Who could forget crackberry?
Boffins claim that the iPhone is addictive following a
system which is heavy on marketing and light on science.
Research carried out by Stanford University survey showed
tested 200 students 70 percent of whom had owned their iPhones for less than a
year. Nearly 85 per cent of the iPhone owners used the phone as
their watch, and 89 percent used it as their alarm clock. More than 10 percent of the students acknowledged full
addiction to the device, 34 percent ranked themselves as a four on the scale,
and only six percent said they weren't addicted at all.

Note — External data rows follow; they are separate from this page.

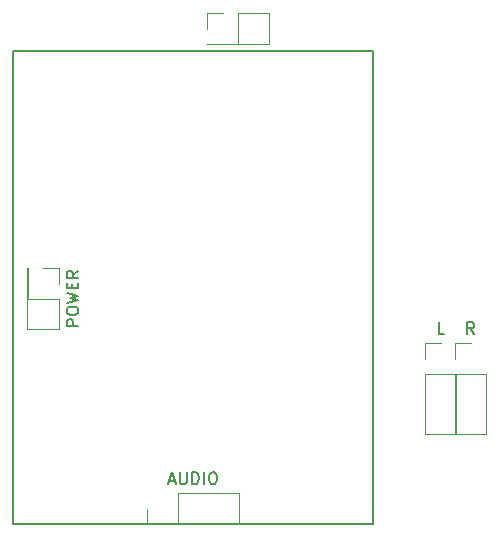
<source format=gto>
G04 #@! TF.GenerationSoftware,KiCad,Pcbnew,6.0.4+dfsg-1+b1*
G04 #@! TF.CreationDate,2022-04-24T00:25:44+03:00*
G04 #@! TF.ProjectId,yatabaza-amp,79617461-6261-47a6-912d-616d702e6b69,rev?*
G04 #@! TF.SameCoordinates,Original*
G04 #@! TF.FileFunction,Legend,Top*
G04 #@! TF.FilePolarity,Positive*
%FSLAX46Y46*%
G04 Gerber Fmt 4.6, Leading zero omitted, Abs format (unit mm)*
G04 Created by KiCad (PCBNEW 6.0.4+dfsg-1+b1) date 2022-04-24 00:25:44*
%MOMM*%
%LPD*%
G01*
G04 APERTURE LIST*
%ADD10C,0.200000*%
%ADD11C,0.150000*%
%ADD12C,0.120000*%
%ADD13R,1.700000X1.700000*%
%ADD14O,1.700000X1.700000*%
G04 APERTURE END LIST*
D10*
X48895000Y-21590000D02*
X18415000Y-21590000D01*
X18415000Y-21590000D02*
X18415000Y-61595000D01*
X18415000Y-61595000D02*
X33655000Y-61595000D01*
X33655000Y-61595000D02*
X48895000Y-61595000D01*
X48895000Y-61595000D02*
X48895000Y-21590000D01*
D11*
X23947380Y-44854523D02*
X22947380Y-44854523D01*
X22947380Y-44473571D01*
X22995000Y-44378333D01*
X23042619Y-44330714D01*
X23137857Y-44283095D01*
X23280714Y-44283095D01*
X23375952Y-44330714D01*
X23423571Y-44378333D01*
X23471190Y-44473571D01*
X23471190Y-44854523D01*
X22947380Y-43664047D02*
X22947380Y-43473571D01*
X22995000Y-43378333D01*
X23090238Y-43283095D01*
X23280714Y-43235476D01*
X23614047Y-43235476D01*
X23804523Y-43283095D01*
X23899761Y-43378333D01*
X23947380Y-43473571D01*
X23947380Y-43664047D01*
X23899761Y-43759285D01*
X23804523Y-43854523D01*
X23614047Y-43902142D01*
X23280714Y-43902142D01*
X23090238Y-43854523D01*
X22995000Y-43759285D01*
X22947380Y-43664047D01*
X22947380Y-42902142D02*
X23947380Y-42664047D01*
X23233095Y-42473571D01*
X23947380Y-42283095D01*
X22947380Y-42045000D01*
X23423571Y-41664047D02*
X23423571Y-41330714D01*
X23947380Y-41187857D02*
X23947380Y-41664047D01*
X22947380Y-41664047D01*
X22947380Y-41187857D01*
X23947380Y-40187857D02*
X23471190Y-40521190D01*
X23947380Y-40759285D02*
X22947380Y-40759285D01*
X22947380Y-40378333D01*
X22995000Y-40283095D01*
X23042619Y-40235476D01*
X23137857Y-40187857D01*
X23280714Y-40187857D01*
X23375952Y-40235476D01*
X23423571Y-40283095D01*
X23471190Y-40378333D01*
X23471190Y-40759285D01*
X31631190Y-57951666D02*
X32107380Y-57951666D01*
X31535952Y-58237380D02*
X31869285Y-57237380D01*
X32202619Y-58237380D01*
X32535952Y-57237380D02*
X32535952Y-58046904D01*
X32583571Y-58142142D01*
X32631190Y-58189761D01*
X32726428Y-58237380D01*
X32916904Y-58237380D01*
X33012142Y-58189761D01*
X33059761Y-58142142D01*
X33107380Y-58046904D01*
X33107380Y-57237380D01*
X33583571Y-58237380D02*
X33583571Y-57237380D01*
X33821666Y-57237380D01*
X33964523Y-57285000D01*
X34059761Y-57380238D01*
X34107380Y-57475476D01*
X34155000Y-57665952D01*
X34155000Y-57808809D01*
X34107380Y-57999285D01*
X34059761Y-58094523D01*
X33964523Y-58189761D01*
X33821666Y-58237380D01*
X33583571Y-58237380D01*
X34583571Y-58237380D02*
X34583571Y-57237380D01*
X35250238Y-57237380D02*
X35440714Y-57237380D01*
X35535952Y-57285000D01*
X35631190Y-57380238D01*
X35678809Y-57570714D01*
X35678809Y-57904047D01*
X35631190Y-58094523D01*
X35535952Y-58189761D01*
X35440714Y-58237380D01*
X35250238Y-58237380D01*
X35155000Y-58189761D01*
X35059761Y-58094523D01*
X35012142Y-57904047D01*
X35012142Y-57570714D01*
X35059761Y-57380238D01*
X35155000Y-57285000D01*
X35250238Y-57237380D01*
X54919523Y-45537380D02*
X54443333Y-45537380D01*
X54443333Y-44537380D01*
X57459523Y-45537380D02*
X57126190Y-45061190D01*
X56888095Y-45537380D02*
X56888095Y-44537380D01*
X57269047Y-44537380D01*
X57364285Y-44585000D01*
X57411904Y-44632619D01*
X57459523Y-44727857D01*
X57459523Y-44870714D01*
X57411904Y-44965952D01*
X57364285Y-45013571D01*
X57269047Y-45061190D01*
X56888095Y-45061190D01*
D12*
X34865000Y-21015000D02*
X40065000Y-21015000D01*
X34865000Y-20955000D02*
X37465000Y-20955000D01*
X40065000Y-18355000D02*
X40065000Y-21015000D01*
X34865000Y-19685000D02*
X34865000Y-18355000D01*
X37465000Y-18355000D02*
X40065000Y-18355000D01*
X37465000Y-20955000D02*
X37465000Y-18355000D01*
X34865000Y-18355000D02*
X36195000Y-18355000D01*
X34865000Y-20955000D02*
X34865000Y-21015000D01*
X22285000Y-39945000D02*
X22285000Y-41275000D01*
X19685000Y-39945000D02*
X19685000Y-42545000D01*
X19685000Y-42545000D02*
X22285000Y-42545000D01*
X20955000Y-39945000D02*
X22285000Y-39945000D01*
X22285000Y-45145000D02*
X19625000Y-45145000D01*
X19685000Y-39945000D02*
X19625000Y-39945000D01*
X19625000Y-39945000D02*
X19625000Y-45145000D01*
X22285000Y-42545000D02*
X22285000Y-45145000D01*
X32385000Y-61655000D02*
X37525000Y-61655000D01*
X31115000Y-61655000D02*
X29785000Y-61655000D01*
X37525000Y-61655000D02*
X37525000Y-58995000D01*
X29785000Y-61655000D02*
X29785000Y-60325000D01*
X32385000Y-61655000D02*
X32385000Y-58995000D01*
X32385000Y-58995000D02*
X37525000Y-58995000D01*
X53280000Y-46295000D02*
X54610000Y-46295000D01*
X53280000Y-48895000D02*
X53280000Y-54035000D01*
X53280000Y-54035000D02*
X55940000Y-54035000D01*
X55940000Y-48895000D02*
X55940000Y-54035000D01*
X53280000Y-48895000D02*
X55940000Y-48895000D01*
X53280000Y-47625000D02*
X53280000Y-46295000D01*
X55820000Y-48895000D02*
X55820000Y-54035000D01*
X55820000Y-47625000D02*
X55820000Y-46295000D01*
X55820000Y-46295000D02*
X57150000Y-46295000D01*
X55820000Y-48895000D02*
X58480000Y-48895000D01*
X58480000Y-48895000D02*
X58480000Y-54035000D01*
X55820000Y-54035000D02*
X58480000Y-54035000D01*
%LPC*%
D13*
X36195000Y-19685000D03*
D14*
X38735000Y-19685000D03*
D13*
X20955000Y-41275000D03*
D14*
X20955000Y-43815000D03*
D13*
X31115000Y-60325000D03*
D14*
X33655000Y-60325000D03*
X36195000Y-60325000D03*
D13*
X54610000Y-47625000D03*
D14*
X54610000Y-50165000D03*
X54610000Y-52705000D03*
D13*
X57150000Y-47625000D03*
D14*
X57150000Y-50165000D03*
X57150000Y-52705000D03*
D13*
X31115000Y-66675000D03*
D14*
X31115000Y-69215000D03*
X33655000Y-66675000D03*
X33655000Y-69215000D03*
X36195000Y-66675000D03*
X36195000Y-69215000D03*
X38735000Y-66675000D03*
X38735000Y-69215000D03*
X41275000Y-66675000D03*
X41275000Y-69215000D03*
D13*
X46355000Y-66675000D03*
D14*
X46355000Y-69215000D03*
X48895000Y-66675000D03*
X48895000Y-69215000D03*
D13*
X53975000Y-69215000D03*
D14*
X56515000Y-69215000D03*
D13*
X53975000Y-66675000D03*
D14*
X56515000Y-66675000D03*
M02*

</source>
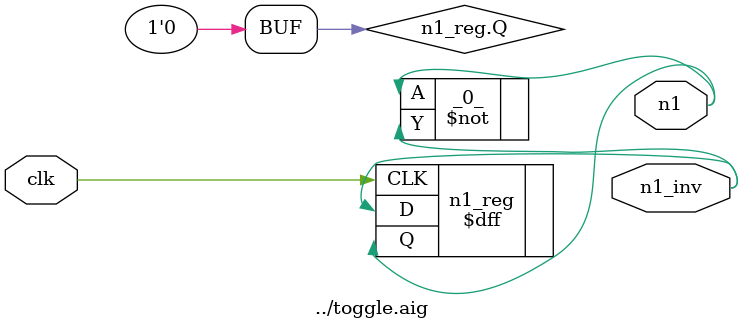
<source format=v>
/* Generated by Yosys 0.8+316 (git sha1 57c2763f, clang 4.0.1-6 -fPIC -Os) */

module \../toggle.aig (clk, n1, n1_inv);
  input clk;
  output n1;
  output n1_inv;
  \$not  #(
    .A_SIGNED(32'd0),
    .A_WIDTH(32'd1),
    .Y_WIDTH(32'd1)
  ) _0_ (
    .A(n1),
    .Y(n1_inv)
  );
  \$dff  #(
    .CLK_POLARITY(1'h1),
    .WIDTH(32'd1)
  ) n1_reg /* _1_ */ (
    .CLK(clk),
    .D(n1_inv),
    .Q(n1)
  );
  initial n1_reg.Q = 1'h0;
endmodule

</source>
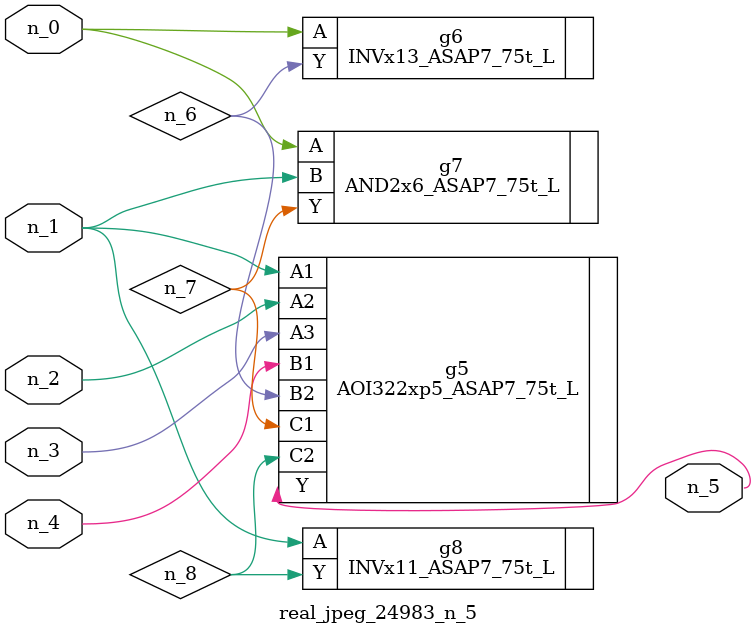
<source format=v>
module real_jpeg_24983_n_5 (n_4, n_0, n_1, n_2, n_3, n_5);

input n_4;
input n_0;
input n_1;
input n_2;
input n_3;

output n_5;

wire n_8;
wire n_6;
wire n_7;

INVx13_ASAP7_75t_L g6 ( 
.A(n_0),
.Y(n_6)
);

AND2x6_ASAP7_75t_L g7 ( 
.A(n_0),
.B(n_1),
.Y(n_7)
);

AOI322xp5_ASAP7_75t_L g5 ( 
.A1(n_1),
.A2(n_2),
.A3(n_3),
.B1(n_4),
.B2(n_6),
.C1(n_7),
.C2(n_8),
.Y(n_5)
);

INVx11_ASAP7_75t_L g8 ( 
.A(n_1),
.Y(n_8)
);


endmodule
</source>
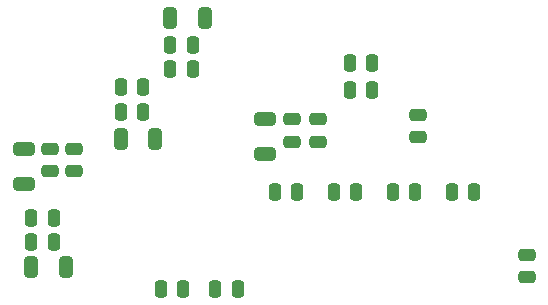
<source format=gbp>
G04 #@! TF.GenerationSoftware,KiCad,Pcbnew,8.0.2-8.0.2-0~ubuntu22.04.1*
G04 #@! TF.CreationDate,2024-06-03T16:52:55-05:00*
G04 #@! TF.ProjectId,peak-holder,7065616b-2d68-46f6-9c64-65722e6b6963,rev?*
G04 #@! TF.SameCoordinates,Original*
G04 #@! TF.FileFunction,Paste,Bot*
G04 #@! TF.FilePolarity,Positive*
%FSLAX46Y46*%
G04 Gerber Fmt 4.6, Leading zero omitted, Abs format (unit mm)*
G04 Created by KiCad (PCBNEW 8.0.2-8.0.2-0~ubuntu22.04.1) date 2024-06-03 16:52:55*
%MOMM*%
%LPD*%
G01*
G04 APERTURE LIST*
G04 Aperture macros list*
%AMRoundRect*
0 Rectangle with rounded corners*
0 $1 Rounding radius*
0 $2 $3 $4 $5 $6 $7 $8 $9 X,Y pos of 4 corners*
0 Add a 4 corners polygon primitive as box body*
4,1,4,$2,$3,$4,$5,$6,$7,$8,$9,$2,$3,0*
0 Add four circle primitives for the rounded corners*
1,1,$1+$1,$2,$3*
1,1,$1+$1,$4,$5*
1,1,$1+$1,$6,$7*
1,1,$1+$1,$8,$9*
0 Add four rect primitives between the rounded corners*
20,1,$1+$1,$2,$3,$4,$5,0*
20,1,$1+$1,$4,$5,$6,$7,0*
20,1,$1+$1,$6,$7,$8,$9,0*
20,1,$1+$1,$8,$9,$2,$3,0*%
G04 Aperture macros list end*
%ADD10RoundRect,0.250000X0.250000X0.475000X-0.250000X0.475000X-0.250000X-0.475000X0.250000X-0.475000X0*%
%ADD11RoundRect,0.250000X-0.650000X0.325000X-0.650000X-0.325000X0.650000X-0.325000X0.650000X0.325000X0*%
%ADD12RoundRect,0.250000X-0.250000X-0.475000X0.250000X-0.475000X0.250000X0.475000X-0.250000X0.475000X0*%
%ADD13RoundRect,0.250000X0.475000X-0.250000X0.475000X0.250000X-0.475000X0.250000X-0.475000X-0.250000X0*%
%ADD14RoundRect,0.250000X-0.325000X-0.650000X0.325000X-0.650000X0.325000X0.650000X-0.325000X0.650000X0*%
%ADD15RoundRect,0.250000X-0.475000X0.250000X-0.475000X-0.250000X0.475000X-0.250000X0.475000X0.250000X0*%
%ADD16RoundRect,0.250000X0.650000X-0.325000X0.650000X0.325000X-0.650000X0.325000X-0.650000X-0.325000X0*%
G04 APERTURE END LIST*
D10*
X108911051Y-59750000D03*
X107011051Y-59750000D03*
D11*
X70760000Y-56120001D03*
X70760000Y-59070001D03*
D12*
X71410000Y-61955001D03*
X73310000Y-61955001D03*
X83160000Y-47300001D03*
X85060000Y-47300001D03*
X78960000Y-52970001D03*
X80860000Y-52970001D03*
X83160000Y-49370001D03*
X85060000Y-49370001D03*
D13*
X104106249Y-55150000D03*
X104106249Y-53250000D03*
D14*
X71410000Y-66155001D03*
X74360000Y-66155001D03*
D12*
X78960000Y-50857501D03*
X80860000Y-50857501D03*
X98349150Y-51116700D03*
X100249150Y-51116700D03*
D14*
X83160000Y-45055001D03*
X86110000Y-45055001D03*
D10*
X103911051Y-59750000D03*
X102011051Y-59750000D03*
D15*
X75060000Y-56120001D03*
X75060000Y-58020001D03*
D12*
X71410000Y-63970001D03*
X73310000Y-63970001D03*
D13*
X93518950Y-55500000D03*
X93518950Y-53600000D03*
D10*
X98911051Y-59750000D03*
X97011051Y-59750000D03*
D12*
X82384800Y-67981200D03*
X84284800Y-67981200D03*
X86984800Y-68000000D03*
X88884800Y-68000000D03*
D14*
X78960000Y-55257501D03*
X81910000Y-55257501D03*
D15*
X113349999Y-65088949D03*
X113349999Y-66988949D03*
D10*
X93911051Y-59750000D03*
X92011051Y-59750000D03*
D16*
X91183950Y-56550000D03*
X91183950Y-53600000D03*
D13*
X95683950Y-55500000D03*
X95683950Y-53600000D03*
D15*
X72995000Y-56120001D03*
X72995000Y-58020001D03*
D10*
X100249150Y-48865400D03*
X98349150Y-48865400D03*
M02*

</source>
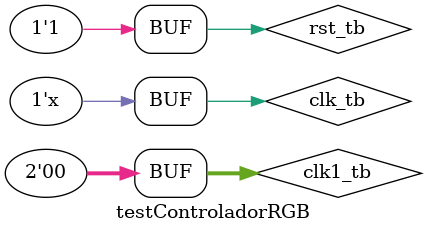
<source format=v>
`timescale 1ns / 1ps


module testControladorRGB();
    reg[1:0] clk1_tb;
    reg rst_tb;
    reg clk_tb;
    wire rgb0r_tb;
    wire rgb0g_tb;
    wire rgb0b_tb;
    wire rgb1r_tb;
    wire rgb1g_tb;
    wire rgb1b_tb;
    
    
    initial
    begin
        clk_tb = 0;
        clk1_tb = 2'b01;
        rst_tb = 1;
        
        #10
        rst_tb = 0;
        
        #500;
        
        clk1_tb = 2'b10;
        #500;
        
        clk1_tb = 2'b00;

        #500;
        rst_tb = 1;

       
    end
    
    always
    begin
        #10;
        clk_tb = ~ clk_tb;
    end
    ControladorRGB ControladorRGB(clk1_tb, rst_tb, clk_tb, rgb0r_tb, rgb0g_tb, rgb0b_tb, rgb1r_tb, rgb1g_tb, rgb1b_tb);

endmodule

</source>
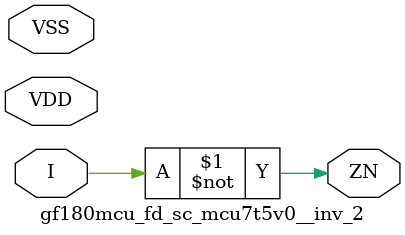
<source format=v>

module gf180mcu_fd_sc_mcu7t5v0__inv_2( I, ZN, VDD, VSS );
input I;
inout VDD, VSS;
output ZN;

	not MGM_BG_0( ZN, I );

endmodule

</source>
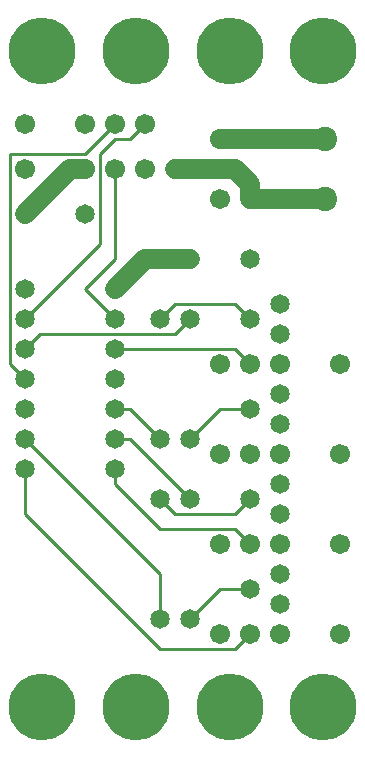
<source format=gbl>
%MOIN*%
%FSLAX25Y25*%
G04 D10 used for Character Trace; *
G04     Circle (OD=.01000) (No hole)*
G04 D11 used for Power Trace; *
G04     Circle (OD=.06700) (No hole)*
G04 D12 used for Signal Trace; *
G04     Circle (OD=.01100) (No hole)*
G04 D13 used for Via; *
G04     Circle (OD=.05800) (Round. Hole ID=.02800)*
G04 D14 used for Component hole; *
G04     Circle (OD=.06500) (Round. Hole ID=.03500)*
G04 D15 used for Component hole; *
G04     Circle (OD=.06700) (Round. Hole ID=.04300)*
G04 D16 used for Component hole; *
G04     Circle (OD=.08100) (Round. Hole ID=.05100)*
G04 D17 used for Component hole; *
G04     Circle (OD=.08900) (Round. Hole ID=.05900)*
G04 D18 used for Component hole; *
G04     Circle (OD=.11300) (Round. Hole ID=.08300)*
G04 D19 used for Component hole; *
G04     Circle (OD=.16000) (Round. Hole ID=.13000)*
G04 D20 used for Component hole; *
G04     Circle (OD=.18300) (Round. Hole ID=.15300)*
G04 D21 used for Component hole; *
G04     Circle (OD=.22291) (Round. Hole ID=.19291)*
%ADD10C,.01000*%
%ADD11C,.06700*%
%ADD12C,.01100*%
%ADD13C,.05800*%
%ADD14C,.06500*%
%ADD15C,.06700*%
%ADD16C,.08100*%
%ADD17C,.08900*%
%ADD18C,.11300*%
%ADD19C,.16000*%
%ADD20C,.18300*%
%ADD21C,.22291*%
%IPPOS*%
%LPD*%
G90*X0Y0D02*D21*X15625Y15625D03*X46875D03*D12*    
X55000Y35000D02*X80000D01*X85000Y40000D01*D15*D03*
D14*X95000Y50000D03*D15*Y40000D03*X75000D03*D14*  
X85000Y55000D03*D12*X75000D01*X65000Y45000D01*D14*
D03*D12*X55000Y35000D02*X10000Y80000D01*Y95000D01*
D14*D03*Y105000D03*D12*X55000Y60000D01*Y45000D01* 
D14*D03*D15*X75000Y70000D03*D12*X85000D02*        
X80000Y75000D01*D15*X85000Y70000D03*D12*          
X55000Y75000D02*X80000D01*X55000D02*              
X40000Y90000D01*Y95000D01*D14*D03*D12*            
X65000Y85000D02*X45000Y105000D01*D14*             
X65000Y85000D03*D12*X60000Y80000D02*X80000D01*    
X85000Y85000D01*D14*D03*X95000Y80000D03*Y90000D03*
D15*Y100000D03*X85000D03*X75000D03*               
X95000Y70000D03*D14*X65000Y105000D03*D12*         
X75000Y115000D01*X85000D01*D14*D03*               
X95000Y110000D03*Y120000D03*D15*Y130000D03*       
X85000D03*D12*X80000Y135000D01*X40000D01*D14*D03* 
Y145000D03*D12*X30000Y155000D01*X40000Y165000D01* 
Y195000D01*D15*D03*D12*X35000Y170000D02*          
Y200000D01*X10000Y145000D02*X35000Y170000D01*D14* 
X10000Y145000D03*D12*Y135000D02*X15000Y140000D01* 
D14*X10000Y135000D03*D12*X15000Y140000D02*        
X60000D01*X65000Y145000D01*D14*D03*D12*X55000D02* 
X60000Y150000D01*D14*X55000Y145000D03*D12*        
X60000Y150000D02*X80000D01*X85000Y145000D01*D14*  
D03*X95000Y140000D03*Y150000D03*D15*              
X75000Y130000D03*D14*X65000Y165000D03*D11*        
X50000D01*X40000Y155000D01*D14*D03*               
X30000Y180000D03*X10000Y125000D03*D12*            
X5000Y130000D01*Y200000D01*X30000D01*             
X40000Y210000D01*D15*D03*D12*Y205000D02*X45000D01*
X35000Y200000D02*X40000Y205000D01*D15*            
X30000Y195000D03*D11*X25000D01*X10000Y180000D01*  
D14*D03*D15*Y195000D03*D14*Y155000D03*D15*        
X30000Y210000D03*X10000D03*D12*X45000Y205000D02*  
X50000Y210000D01*D15*D03*X65000Y195000D03*D11*    
X60000D01*X65000D02*X80000D01*X85000Y190000D01*   
Y185000D01*D14*D03*D11*X110000D01*D16*D03*        
Y205000D03*D11*X85000D01*D14*D03*D11*X75000D01*   
D15*D03*Y185000D03*X50000Y195000D03*D21*          
X46875Y234375D03*X78125D03*X109375D03*D14*        
X85000Y165000D03*D21*X15625Y234375D03*D15*        
X115000Y130000D03*D14*X40000Y125000D03*           
X10000Y115000D03*X40000D03*D12*X45000D01*         
X55000Y105000D01*D14*D03*D12*X40000D02*X45000D01* 
D14*X40000D03*X55000Y85000D03*D12*X60000Y80000D01*
D14*X95000Y60000D03*D15*X115000Y40000D03*         
Y70000D03*Y100000D03*D21*X78125Y15625D03*         
X109375D03*M02*                                   

</source>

Professor Tanya Luhrmann, the Stanford anthropology
professor who oversaw the survey, told the San Jose Mercury News, "One of
the most striking things we saw in the interviews was just how identified
people were with their iPhone. It was not so much with the object itself, but
it had so much personal information that it became a kind of extension of the
mind and a means to have a social life. It just kind of captured part of their
identity."
Apple's wonder phone may even be a confidence booster: 74
percent said the iPhone also made them feel cool. The fact that the survey and its results could have been
written by the Apple Marketing department, the poll does raise some alarming
questions about the standards of science. For a start Luhrmann and her team only interviewed the
users of one brand of phone. The addictive quality she notes in her study were
first noted by Blackberry users, which gave it the nickname “crackberry”. The
“addiction” she mentions could apply to any brand of phone and not just the
iPhone.
Luhrmann only interviewed some of the most deluded
customers in the world who tend to regard their purchase as a religion. Thus it
is like asking a born-again Christian if they are addicted to Christ and
ignoring the fact that other religions might have committed followers. Not surprisingly this so called study has been seized on
by the tame Apple press as a reason why you should buy an iPhone.